The Ash Wednesday Gospel speaks against disfiguring faces to show others that you are fasting. People sometimes mistakenly think that's what the ashes for which this day is named are all about. Wrong.

The ashes are put on with the words from Genesis 3: "Remember, O Man, that you are dust, and unto dust you shall return." The ashes show not fasting, but DYING. They are sign not of practicing piety, but of the rock bottom reality of life in a fallen world. They announce to us: "I am dying...and so are you."

But the ashes are always placed on in the form of a cross to remind us that there is a reality that is even more rock-bottom than death: there is One who became our dying Dust for us and took that Dust through death upon a cross and burial into a glorious resurrection and a life that never ends. We are dying; we are headed to death indeed, but we do so in faith in Him who shared our nature to make us divine, who became a child of man doomed to dust, that we might become the children of God, destined for heavenly glory in union with Him.


Bryce P Wandrey said...

I agree with what you are saying about the significance and meaning of why the Church imposes ashes...
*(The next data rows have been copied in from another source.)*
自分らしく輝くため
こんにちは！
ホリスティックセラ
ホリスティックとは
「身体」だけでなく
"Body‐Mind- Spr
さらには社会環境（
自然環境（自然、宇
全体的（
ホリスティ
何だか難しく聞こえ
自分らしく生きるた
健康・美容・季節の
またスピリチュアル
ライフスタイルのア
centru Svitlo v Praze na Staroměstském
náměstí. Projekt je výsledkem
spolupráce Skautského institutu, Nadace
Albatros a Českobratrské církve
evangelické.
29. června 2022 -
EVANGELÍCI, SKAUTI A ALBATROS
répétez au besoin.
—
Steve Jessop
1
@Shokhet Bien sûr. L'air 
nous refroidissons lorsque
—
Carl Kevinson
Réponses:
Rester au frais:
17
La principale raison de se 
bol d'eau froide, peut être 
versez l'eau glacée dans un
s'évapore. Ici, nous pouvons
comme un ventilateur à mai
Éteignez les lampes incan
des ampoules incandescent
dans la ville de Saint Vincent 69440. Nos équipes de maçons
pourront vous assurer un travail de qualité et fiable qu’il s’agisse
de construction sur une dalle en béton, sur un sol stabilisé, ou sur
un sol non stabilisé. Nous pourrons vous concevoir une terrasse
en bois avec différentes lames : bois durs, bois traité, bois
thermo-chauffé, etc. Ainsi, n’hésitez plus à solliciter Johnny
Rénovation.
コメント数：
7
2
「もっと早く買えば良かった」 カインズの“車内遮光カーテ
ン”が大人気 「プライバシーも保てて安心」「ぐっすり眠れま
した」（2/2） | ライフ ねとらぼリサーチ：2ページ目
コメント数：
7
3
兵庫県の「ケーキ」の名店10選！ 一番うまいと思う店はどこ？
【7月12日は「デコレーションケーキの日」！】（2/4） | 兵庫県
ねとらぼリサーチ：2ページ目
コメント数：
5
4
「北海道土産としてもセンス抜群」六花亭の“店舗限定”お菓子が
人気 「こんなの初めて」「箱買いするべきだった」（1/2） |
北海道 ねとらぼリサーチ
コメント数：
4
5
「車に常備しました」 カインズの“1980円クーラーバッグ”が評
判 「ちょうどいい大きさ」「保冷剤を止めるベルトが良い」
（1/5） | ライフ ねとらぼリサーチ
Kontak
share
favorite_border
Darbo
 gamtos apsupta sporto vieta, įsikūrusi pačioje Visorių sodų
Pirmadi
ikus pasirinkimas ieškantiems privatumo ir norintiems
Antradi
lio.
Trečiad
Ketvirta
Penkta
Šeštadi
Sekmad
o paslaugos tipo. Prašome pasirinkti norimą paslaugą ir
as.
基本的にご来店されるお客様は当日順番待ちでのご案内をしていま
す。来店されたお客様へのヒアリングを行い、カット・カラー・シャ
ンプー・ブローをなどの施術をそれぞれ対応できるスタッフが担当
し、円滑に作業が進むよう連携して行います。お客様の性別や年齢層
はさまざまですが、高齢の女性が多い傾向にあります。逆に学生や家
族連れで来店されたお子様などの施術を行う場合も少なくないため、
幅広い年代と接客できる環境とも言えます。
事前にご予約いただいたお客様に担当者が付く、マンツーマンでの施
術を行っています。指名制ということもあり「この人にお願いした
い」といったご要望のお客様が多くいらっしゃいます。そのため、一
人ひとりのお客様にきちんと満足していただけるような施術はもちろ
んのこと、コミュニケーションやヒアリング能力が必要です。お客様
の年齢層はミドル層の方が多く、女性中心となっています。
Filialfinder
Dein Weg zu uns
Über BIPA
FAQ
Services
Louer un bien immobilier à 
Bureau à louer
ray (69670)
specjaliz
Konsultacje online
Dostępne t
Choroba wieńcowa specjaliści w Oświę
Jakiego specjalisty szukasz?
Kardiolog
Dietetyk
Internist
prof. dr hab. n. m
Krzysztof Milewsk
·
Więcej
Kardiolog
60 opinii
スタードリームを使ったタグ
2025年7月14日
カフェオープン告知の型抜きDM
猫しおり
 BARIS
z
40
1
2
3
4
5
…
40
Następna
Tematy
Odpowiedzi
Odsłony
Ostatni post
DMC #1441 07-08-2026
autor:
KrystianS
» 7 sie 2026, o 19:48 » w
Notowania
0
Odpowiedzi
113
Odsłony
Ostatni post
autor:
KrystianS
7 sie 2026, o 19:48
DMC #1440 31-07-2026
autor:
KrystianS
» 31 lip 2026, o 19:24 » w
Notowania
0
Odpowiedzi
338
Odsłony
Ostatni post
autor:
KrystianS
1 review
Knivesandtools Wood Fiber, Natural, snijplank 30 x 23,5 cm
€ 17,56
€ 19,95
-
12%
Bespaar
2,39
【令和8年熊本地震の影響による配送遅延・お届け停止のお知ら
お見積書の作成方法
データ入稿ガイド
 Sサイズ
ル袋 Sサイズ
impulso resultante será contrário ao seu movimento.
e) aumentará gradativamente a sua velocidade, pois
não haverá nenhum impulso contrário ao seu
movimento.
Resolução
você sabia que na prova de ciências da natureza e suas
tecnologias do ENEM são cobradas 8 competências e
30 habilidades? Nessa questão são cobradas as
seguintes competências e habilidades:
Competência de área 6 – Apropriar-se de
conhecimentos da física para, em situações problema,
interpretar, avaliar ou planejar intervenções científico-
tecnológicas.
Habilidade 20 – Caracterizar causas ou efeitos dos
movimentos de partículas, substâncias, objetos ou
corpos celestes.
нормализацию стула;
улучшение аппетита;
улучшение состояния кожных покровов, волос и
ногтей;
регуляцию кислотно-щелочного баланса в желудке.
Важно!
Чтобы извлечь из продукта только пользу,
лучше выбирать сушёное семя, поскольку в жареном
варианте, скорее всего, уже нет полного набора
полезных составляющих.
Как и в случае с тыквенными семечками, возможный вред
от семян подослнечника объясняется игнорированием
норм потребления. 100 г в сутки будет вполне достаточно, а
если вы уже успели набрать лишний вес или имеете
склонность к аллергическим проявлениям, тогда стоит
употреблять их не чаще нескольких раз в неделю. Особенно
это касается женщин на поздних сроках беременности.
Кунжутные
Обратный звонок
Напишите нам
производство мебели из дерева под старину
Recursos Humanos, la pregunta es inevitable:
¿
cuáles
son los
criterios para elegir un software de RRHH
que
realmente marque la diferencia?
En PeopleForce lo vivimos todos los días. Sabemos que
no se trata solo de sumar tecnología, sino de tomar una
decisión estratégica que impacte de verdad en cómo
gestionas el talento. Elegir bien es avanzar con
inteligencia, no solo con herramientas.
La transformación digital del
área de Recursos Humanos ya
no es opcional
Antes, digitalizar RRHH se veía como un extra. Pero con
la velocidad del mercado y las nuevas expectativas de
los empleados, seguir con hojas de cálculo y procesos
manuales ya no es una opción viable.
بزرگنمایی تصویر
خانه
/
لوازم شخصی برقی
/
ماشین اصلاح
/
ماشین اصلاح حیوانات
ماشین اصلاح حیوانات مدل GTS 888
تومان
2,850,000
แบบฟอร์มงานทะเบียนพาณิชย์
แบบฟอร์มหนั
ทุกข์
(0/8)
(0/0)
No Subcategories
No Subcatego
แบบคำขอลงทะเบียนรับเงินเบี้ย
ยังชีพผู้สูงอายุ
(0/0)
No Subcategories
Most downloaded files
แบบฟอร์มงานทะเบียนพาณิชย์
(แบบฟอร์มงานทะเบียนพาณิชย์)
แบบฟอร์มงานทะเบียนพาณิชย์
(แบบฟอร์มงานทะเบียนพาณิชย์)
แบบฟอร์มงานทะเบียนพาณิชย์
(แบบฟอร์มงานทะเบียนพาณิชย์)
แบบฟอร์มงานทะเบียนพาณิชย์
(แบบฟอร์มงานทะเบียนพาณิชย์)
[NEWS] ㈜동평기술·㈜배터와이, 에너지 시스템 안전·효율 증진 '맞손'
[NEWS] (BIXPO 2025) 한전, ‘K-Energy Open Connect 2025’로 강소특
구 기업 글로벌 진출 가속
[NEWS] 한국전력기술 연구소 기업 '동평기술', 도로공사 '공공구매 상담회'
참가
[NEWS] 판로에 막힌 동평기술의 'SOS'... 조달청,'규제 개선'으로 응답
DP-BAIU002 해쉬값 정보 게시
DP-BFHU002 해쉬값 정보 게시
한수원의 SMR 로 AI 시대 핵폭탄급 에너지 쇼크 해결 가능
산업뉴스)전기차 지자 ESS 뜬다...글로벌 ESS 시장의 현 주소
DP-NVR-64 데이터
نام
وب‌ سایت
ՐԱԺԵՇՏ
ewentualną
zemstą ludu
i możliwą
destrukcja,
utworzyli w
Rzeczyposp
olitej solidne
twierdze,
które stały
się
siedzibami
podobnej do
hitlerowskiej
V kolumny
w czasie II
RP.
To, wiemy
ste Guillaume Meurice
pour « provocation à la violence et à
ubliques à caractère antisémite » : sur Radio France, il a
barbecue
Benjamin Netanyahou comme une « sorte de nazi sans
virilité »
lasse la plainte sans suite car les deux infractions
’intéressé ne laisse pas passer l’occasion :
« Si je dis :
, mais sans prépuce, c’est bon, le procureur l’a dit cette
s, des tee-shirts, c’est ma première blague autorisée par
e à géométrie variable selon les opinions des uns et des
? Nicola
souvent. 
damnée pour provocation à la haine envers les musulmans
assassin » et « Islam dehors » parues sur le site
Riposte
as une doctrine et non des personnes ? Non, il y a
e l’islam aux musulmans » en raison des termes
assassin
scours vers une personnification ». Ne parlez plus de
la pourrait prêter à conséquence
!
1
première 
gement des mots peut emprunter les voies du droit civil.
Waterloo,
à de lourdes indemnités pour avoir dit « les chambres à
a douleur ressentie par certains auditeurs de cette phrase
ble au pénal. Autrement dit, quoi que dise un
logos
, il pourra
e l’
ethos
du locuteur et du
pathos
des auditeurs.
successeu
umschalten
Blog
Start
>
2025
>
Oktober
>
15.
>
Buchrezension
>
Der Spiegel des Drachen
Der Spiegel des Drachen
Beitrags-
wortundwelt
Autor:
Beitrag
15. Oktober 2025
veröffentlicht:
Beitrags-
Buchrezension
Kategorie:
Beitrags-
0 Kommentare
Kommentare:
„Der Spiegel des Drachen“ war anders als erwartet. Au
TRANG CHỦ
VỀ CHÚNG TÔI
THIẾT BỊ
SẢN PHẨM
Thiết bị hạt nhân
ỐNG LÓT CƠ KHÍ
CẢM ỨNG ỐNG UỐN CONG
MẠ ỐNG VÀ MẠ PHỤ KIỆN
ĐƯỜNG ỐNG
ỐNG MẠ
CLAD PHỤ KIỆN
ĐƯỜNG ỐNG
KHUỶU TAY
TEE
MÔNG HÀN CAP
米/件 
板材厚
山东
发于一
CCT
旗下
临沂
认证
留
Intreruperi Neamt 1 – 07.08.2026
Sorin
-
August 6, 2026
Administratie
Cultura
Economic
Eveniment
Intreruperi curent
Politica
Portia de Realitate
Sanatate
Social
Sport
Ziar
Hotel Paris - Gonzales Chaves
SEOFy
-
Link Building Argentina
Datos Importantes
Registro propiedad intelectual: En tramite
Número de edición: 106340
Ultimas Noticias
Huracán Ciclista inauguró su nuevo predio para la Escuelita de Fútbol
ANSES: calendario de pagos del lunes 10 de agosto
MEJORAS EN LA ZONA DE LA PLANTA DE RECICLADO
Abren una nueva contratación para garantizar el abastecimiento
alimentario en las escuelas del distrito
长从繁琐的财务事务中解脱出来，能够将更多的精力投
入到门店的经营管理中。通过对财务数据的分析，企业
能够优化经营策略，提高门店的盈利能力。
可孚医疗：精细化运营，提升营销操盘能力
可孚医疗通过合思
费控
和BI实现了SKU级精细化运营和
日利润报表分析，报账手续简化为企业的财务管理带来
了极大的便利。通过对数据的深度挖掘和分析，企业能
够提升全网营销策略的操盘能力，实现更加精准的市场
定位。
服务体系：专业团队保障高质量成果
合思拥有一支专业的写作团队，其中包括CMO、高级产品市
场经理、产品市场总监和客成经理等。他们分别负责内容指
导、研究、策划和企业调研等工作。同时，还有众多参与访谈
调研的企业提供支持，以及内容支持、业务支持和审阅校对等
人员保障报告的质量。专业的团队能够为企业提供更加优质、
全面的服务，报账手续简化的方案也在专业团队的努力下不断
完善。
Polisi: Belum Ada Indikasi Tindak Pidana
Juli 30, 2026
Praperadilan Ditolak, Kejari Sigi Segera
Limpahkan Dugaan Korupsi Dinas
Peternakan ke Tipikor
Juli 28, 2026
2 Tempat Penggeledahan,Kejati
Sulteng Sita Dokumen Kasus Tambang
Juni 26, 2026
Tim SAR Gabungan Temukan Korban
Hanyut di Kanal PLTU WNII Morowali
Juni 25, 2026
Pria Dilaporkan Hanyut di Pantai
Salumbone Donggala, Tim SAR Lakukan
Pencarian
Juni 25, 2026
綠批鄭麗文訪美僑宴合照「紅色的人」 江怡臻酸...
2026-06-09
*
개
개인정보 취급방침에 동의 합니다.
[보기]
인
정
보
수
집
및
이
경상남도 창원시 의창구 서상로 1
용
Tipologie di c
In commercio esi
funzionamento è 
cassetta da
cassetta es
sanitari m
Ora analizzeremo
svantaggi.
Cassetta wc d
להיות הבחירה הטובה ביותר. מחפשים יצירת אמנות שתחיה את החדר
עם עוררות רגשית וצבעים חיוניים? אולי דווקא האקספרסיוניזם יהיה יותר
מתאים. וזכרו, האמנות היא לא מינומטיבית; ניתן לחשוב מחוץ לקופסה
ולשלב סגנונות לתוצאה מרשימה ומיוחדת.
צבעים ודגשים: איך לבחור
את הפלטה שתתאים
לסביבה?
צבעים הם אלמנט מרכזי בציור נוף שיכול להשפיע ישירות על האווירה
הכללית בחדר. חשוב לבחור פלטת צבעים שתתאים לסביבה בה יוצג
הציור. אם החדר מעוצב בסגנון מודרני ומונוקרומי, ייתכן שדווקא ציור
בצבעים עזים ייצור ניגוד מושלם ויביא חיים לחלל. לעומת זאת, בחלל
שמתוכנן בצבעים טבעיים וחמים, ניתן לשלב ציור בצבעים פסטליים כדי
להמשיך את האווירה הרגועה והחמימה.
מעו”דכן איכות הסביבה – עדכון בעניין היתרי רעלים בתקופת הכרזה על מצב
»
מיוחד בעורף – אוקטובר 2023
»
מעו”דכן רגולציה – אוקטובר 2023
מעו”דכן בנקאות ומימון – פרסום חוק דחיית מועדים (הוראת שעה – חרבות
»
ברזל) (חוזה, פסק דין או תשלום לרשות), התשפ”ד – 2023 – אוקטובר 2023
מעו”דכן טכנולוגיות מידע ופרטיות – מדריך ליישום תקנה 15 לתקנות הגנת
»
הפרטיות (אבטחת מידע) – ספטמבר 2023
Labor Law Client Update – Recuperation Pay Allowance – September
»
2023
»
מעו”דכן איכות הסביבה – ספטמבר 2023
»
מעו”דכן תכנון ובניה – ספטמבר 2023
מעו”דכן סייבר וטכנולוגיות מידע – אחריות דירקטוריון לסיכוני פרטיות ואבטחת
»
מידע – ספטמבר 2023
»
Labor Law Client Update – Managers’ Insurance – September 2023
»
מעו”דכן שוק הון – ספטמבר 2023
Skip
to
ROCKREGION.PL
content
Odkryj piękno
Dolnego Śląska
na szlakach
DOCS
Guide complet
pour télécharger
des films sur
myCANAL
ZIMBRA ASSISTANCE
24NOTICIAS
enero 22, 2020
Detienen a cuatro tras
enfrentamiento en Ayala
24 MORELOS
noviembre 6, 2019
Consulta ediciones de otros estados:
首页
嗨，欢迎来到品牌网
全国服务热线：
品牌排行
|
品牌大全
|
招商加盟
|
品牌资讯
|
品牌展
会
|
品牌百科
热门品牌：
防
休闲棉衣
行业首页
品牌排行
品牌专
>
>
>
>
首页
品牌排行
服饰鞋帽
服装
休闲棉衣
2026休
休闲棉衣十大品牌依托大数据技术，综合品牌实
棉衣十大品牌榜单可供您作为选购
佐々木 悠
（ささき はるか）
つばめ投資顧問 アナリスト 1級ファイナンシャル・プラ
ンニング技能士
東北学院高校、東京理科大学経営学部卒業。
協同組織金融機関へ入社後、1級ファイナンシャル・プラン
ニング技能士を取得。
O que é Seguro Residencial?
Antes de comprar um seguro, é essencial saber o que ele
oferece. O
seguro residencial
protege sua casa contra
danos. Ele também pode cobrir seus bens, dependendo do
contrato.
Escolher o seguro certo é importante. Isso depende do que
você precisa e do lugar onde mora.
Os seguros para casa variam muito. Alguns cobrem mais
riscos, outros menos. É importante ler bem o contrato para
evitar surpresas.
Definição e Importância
And yet, they imposed and they do disfigure the face on the day which the Church enters into her time of most intense fasting. For that reason, the association of ashes with "disfigured fasting" is a hard to disassociate.

William Weedon said...

It is hard to disassociate; but a distinct thing. The fast itself is not observed on the forehead but in the stomach. And many sport ashes who do not fast; and many fast who do not wear the ashes.

Omar said...

In hoc signis vincit.
( If my Latin is correct :-) )

What was once and object and sign of shame is now an objectand sign of triumph and victory.


Rev. Eric J Brown said...

The disfigurement of ashes is different than looking miserable and loudly bemoaning how hungry you are. Actually, ashes are quite neat - you can wear them and still wear nice clothing and the like. . . it is a emblem of repentance.

Past Elder said...

It's "in hoc signo vinces", in this sign thou shalt conquer.

Constantine thought he saw a cross above the sun, then had a dream in which Christ said it was a chi rho and he would conquer Maxentius in this sign. Maxentius was the "other" Roman emperor, the Western one.

He probably just fell asleep or passed out from fasting.

Better to leave these thing with the Roman empire.